Лодьи сплавлялись неходко. В преддверии устья Великая река неспешна, но вольнолюбива, даже крепкий ветерок, придя вместе с дождем, не обламывал в ее спокойном течении.
Святослав сидел на корме рядом с Богомилом и уже не смотрел на бегущую толпу разноплеменных людей. Среди них, судя по говору, преобладали иудеи. Их вытолкали с родных подворий, как если бы это могло что-то поменять в движении жизни. Святослав смотрел на воду, была она прозрачная и в малости не замутненная; чудотворная сила угадывалась в ней; и была та сила не от мирового зла, столь широко и жадно раскидавшегося по земле, а от людского сердечного тепла и от небесного света. Но то и удивительно, что и в мерно, как бы даже с неохотой покачивающейся воде Святослав неожиданно уловил что-то грустное и усталое.

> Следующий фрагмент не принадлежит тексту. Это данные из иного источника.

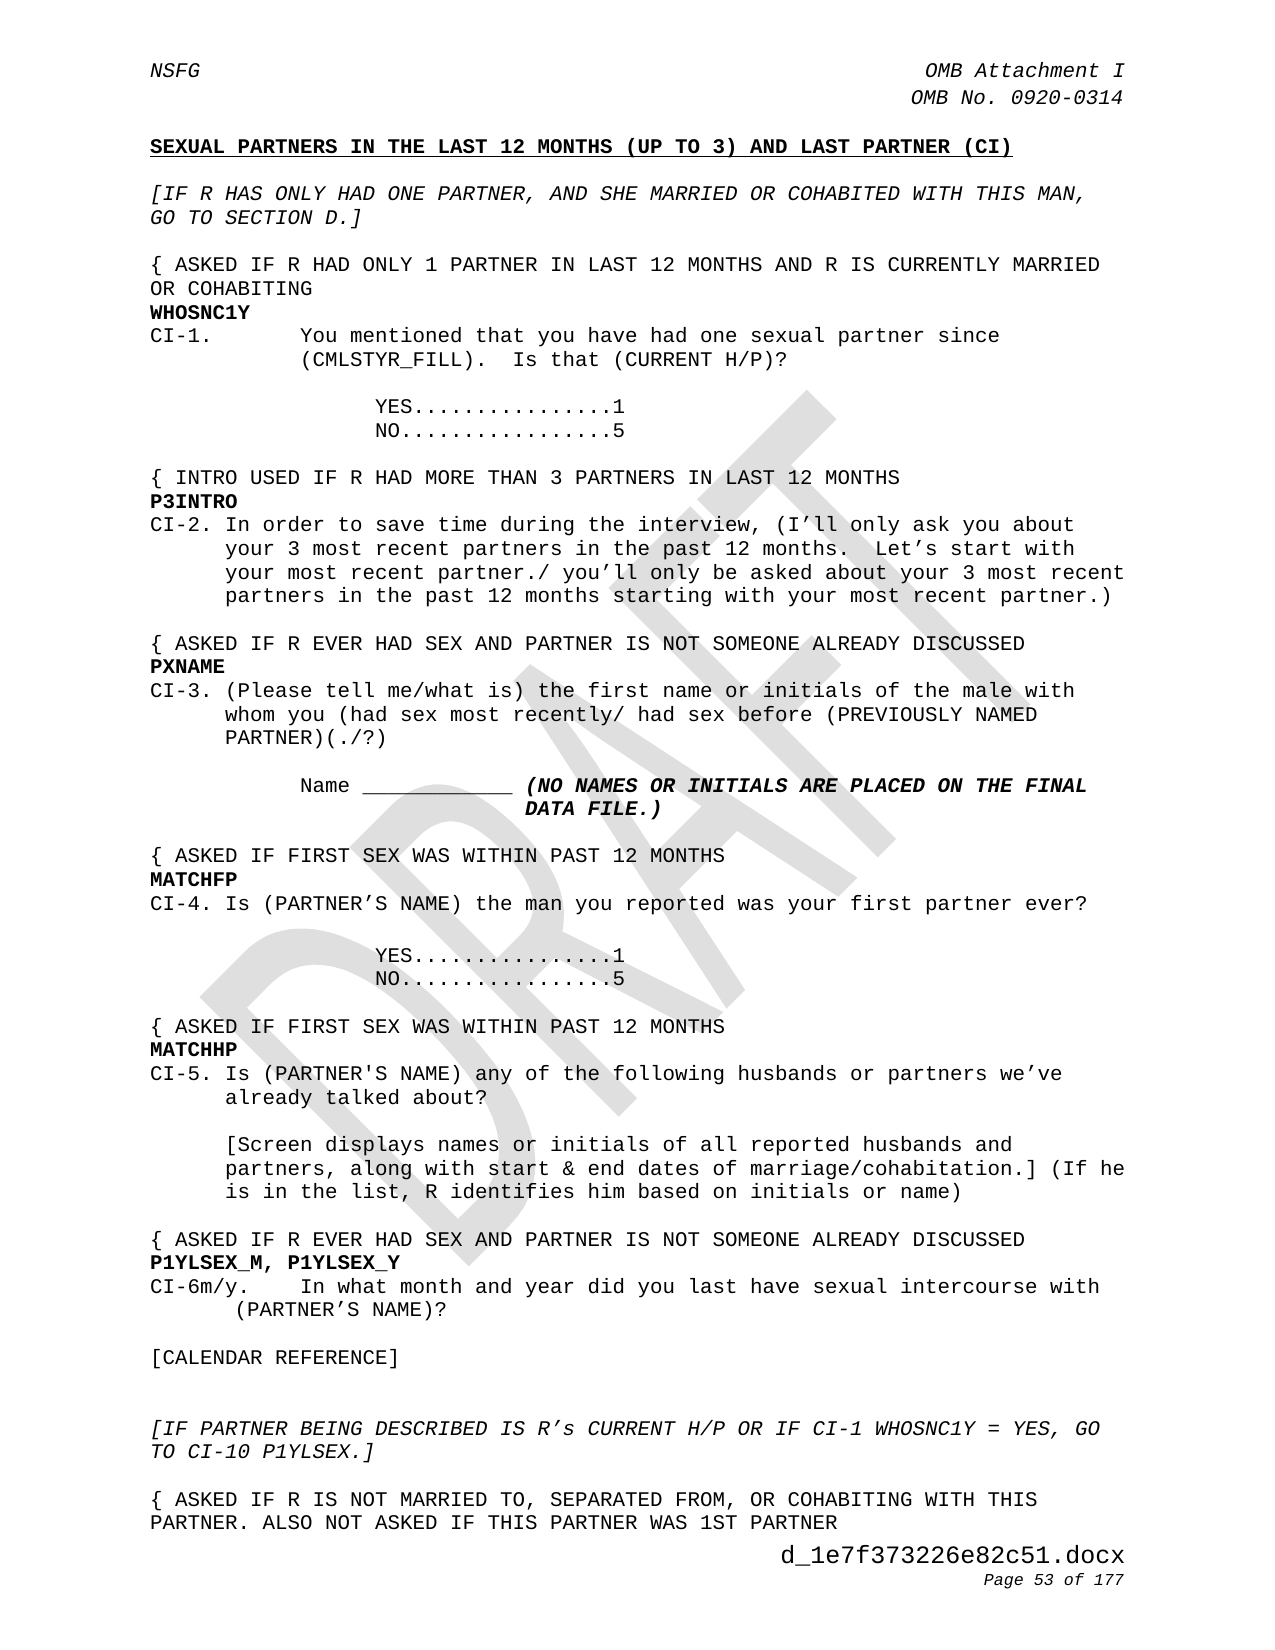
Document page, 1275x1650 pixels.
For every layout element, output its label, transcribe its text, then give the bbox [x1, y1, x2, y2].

text NO.................5 [300, 968, 1125, 992]
text { ASKED IF R EVER HAD SEX AND PARTNER IS NOT SOMEONE ALREADY DISCUSSED [150, 1228, 1125, 1252]
text P1YLSEX_M, P1YLSEX_Y [150, 1252, 1125, 1276]
text CI-6m/y. In what month and year did you last have sexual intercourse with (PARTNER’S NAME)? [150, 1276, 1125, 1323]
text MATCHFP [150, 869, 1125, 893]
text { ASKED IF R HAD ONLY 1 PARTNER IN LAST 12 MONTHS AND R IS CURRENTLY MARRIED OR COHABITING [150, 254, 1125, 302]
text [Screen displays names or initials of all reported husbands and partners, along with start & end dates of marriage/cohabitation.] (If he is in the list, R identifies him based on initials or name) [225, 1134, 1125, 1205]
text YES................1 [225, 945, 1125, 968]
text { ASKED IF FIRST SEX WAS WITHIN PAST 12 MONTHS [150, 846, 1125, 869]
text SEXUAL PARTNERS IN THE LAST 12 MONTHS (UP TO 3) AND LAST PARTNER (CI) [150, 136, 1125, 160]
text CI-2. In order to save time during the interview, (I’ll only ask you about your 3 most recent partners in the past 12 months. Let’s start with your most recent partner./ you’ll only be asked about your 3 most recent partners in the past 12 months starting with your most recent partner.) [150, 514, 1125, 609]
text Name ____________ (NO NAMES OR INITIALS ARE PLACED ON THE FINAL DATA FILE.) [300, 774, 1125, 822]
text [IF R HAS ONLY HAD ONE PARTNER, AND SHE MARRIED OR COHABITED WITH THIS MAN, GO TO SECTION D.] [150, 183, 1125, 231]
text MATCHHP [150, 1039, 1125, 1063]
text { ASKED IF R IS NOT MARRIED TO, SEPARATED FROM, OR COHABITING WITH THIS PARTNER. ALSO NOT ASKED IF THIS PARTNER WAS 1ST PARTNER [150, 1489, 1125, 1536]
text PXNAME [150, 656, 1125, 680]
text { INTRO USED IF R HAD MORE THAN 3 PARTNERS IN LAST 12 MONTHS [150, 467, 1125, 491]
text { ASKED IF FIRST SEX WAS WITHIN PAST 12 MONTHS [150, 1016, 1125, 1039]
text YES................1 [225, 396, 1125, 420]
text WHOSNC1Y [150, 302, 1125, 325]
text [CALENDAR REFERENCE] [150, 1347, 1125, 1370]
text CI-1. You mentioned that you have had one sexual partner since (CMLSTYR_FILL). Is that (CURRENT H/P)? [150, 325, 1125, 373]
text CI-3. (Please tell me/what is) the first name or initials of the male with whom you (had sex most recently/ had sex before (PREVIOUSLY NAMED PARTNER)(./?) [150, 680, 1125, 751]
text [IF PARTNER BEING DESCRIBED IS R’s CURRENT H/P OR IF CI-1 WHOSNC1Y = YES, GO TO CI-10 P1YLSEX.] [150, 1418, 1125, 1465]
text CI-4. Is (PARTNER’S NAME) the man you reported was your first partner ever? [150, 893, 1125, 916]
text { ASKED IF R EVER HAD SEX AND PARTNER IS NOT SOMEONE ALREADY DISCUSSED [150, 633, 1125, 656]
text P3INTRO [150, 491, 1125, 514]
text NO.................5 [300, 420, 1125, 443]
text CI-5. Is (PARTNER'S NAME) any of the following husbands or partners we’ve already talked about? [150, 1063, 1125, 1110]
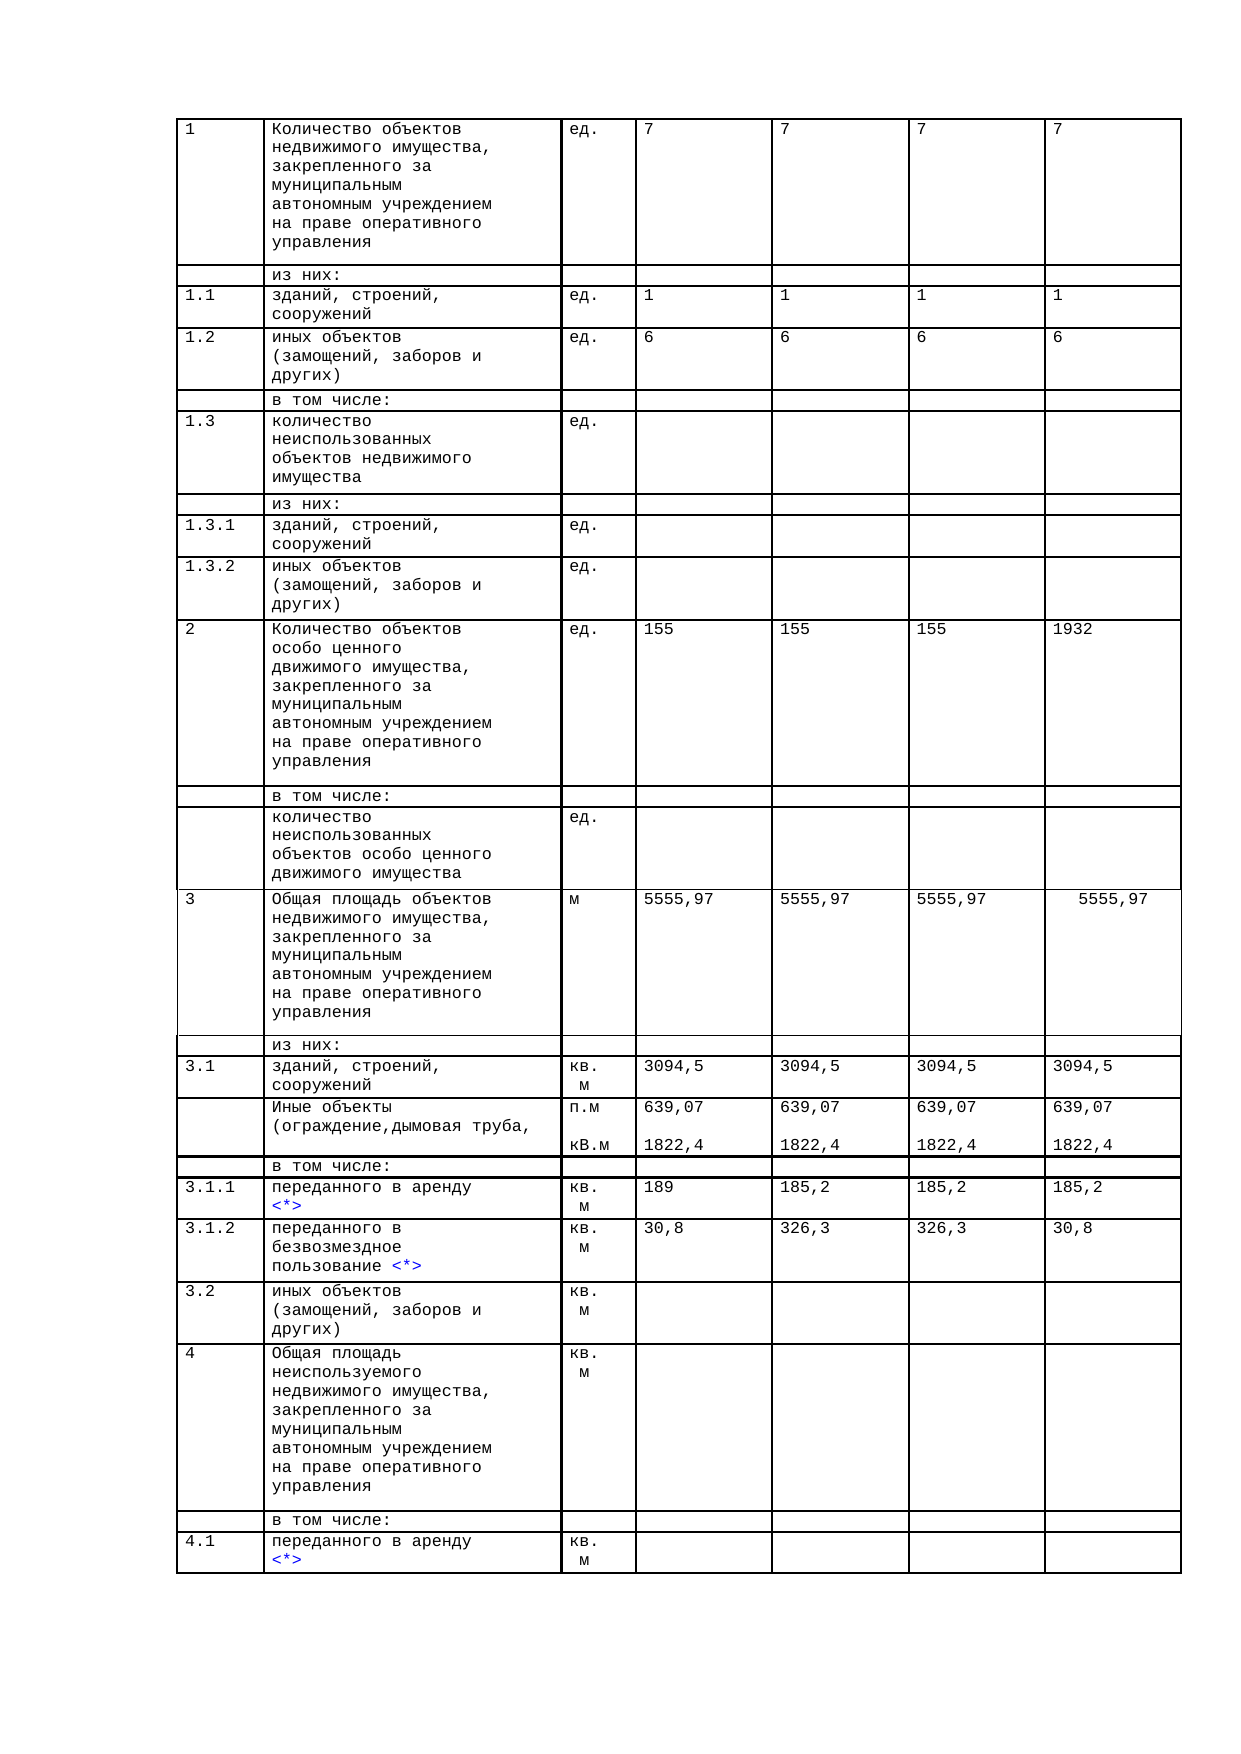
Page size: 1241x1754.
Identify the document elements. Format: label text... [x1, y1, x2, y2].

Невесть почему в нем возникло такое ощущение, но оно возникло и долго не отпускало. Он поглядел на Богомила, тоже опустившего голову и что-то со вниманием в дальнозорких глазах высматривающего в ясноликой воде, и хотел бы сказать ему про нечаянно, ничем со стороны не подстегиваемо открывшееся сердцу, но промолчал, вдруг подумал про Малушу и щемота подобно подступившей икоте накатила и сделалось трудно дышать. Так захотелось, чтобы она теперь была рядом с ним, сияюще светлая и прекрасная, и он припал бы ее к груди и сказал бы слово ласковое, способное передать все, что истомило душу. Ах, отчего же раньше он не умел сказать этого! Ему так помнилось, что не умел. Но это было не так. Он говорил возлюбленной о многом, в том числе и о своих чувствах, и в прежние леты, от коих теперь отодвинут не времнем, нет, не расстоянием, чем-то другим, имеющим быть в пространстве, ясно сказавшем про ту перемену, что произошла в его душе. В ней как бы заново осиялось и недавнее еще молодечество бесследно растворилось в пространстве и что-то смутное, тревожащее глухой, чуждой его существу немотой надавило на сердце, как если бы он принял на себя все вины мира и теперь не ведает, совладает ли с этой тяжестью. А что как нет? Иль не сдвинется тогда в душе его? Не переметнется ли трещина, образовавшаяся в ней, и на Русь-матерь и не обломается ли и в ней, не оскудеет ли она в духе, едва поднявшем ее на высоту немалую?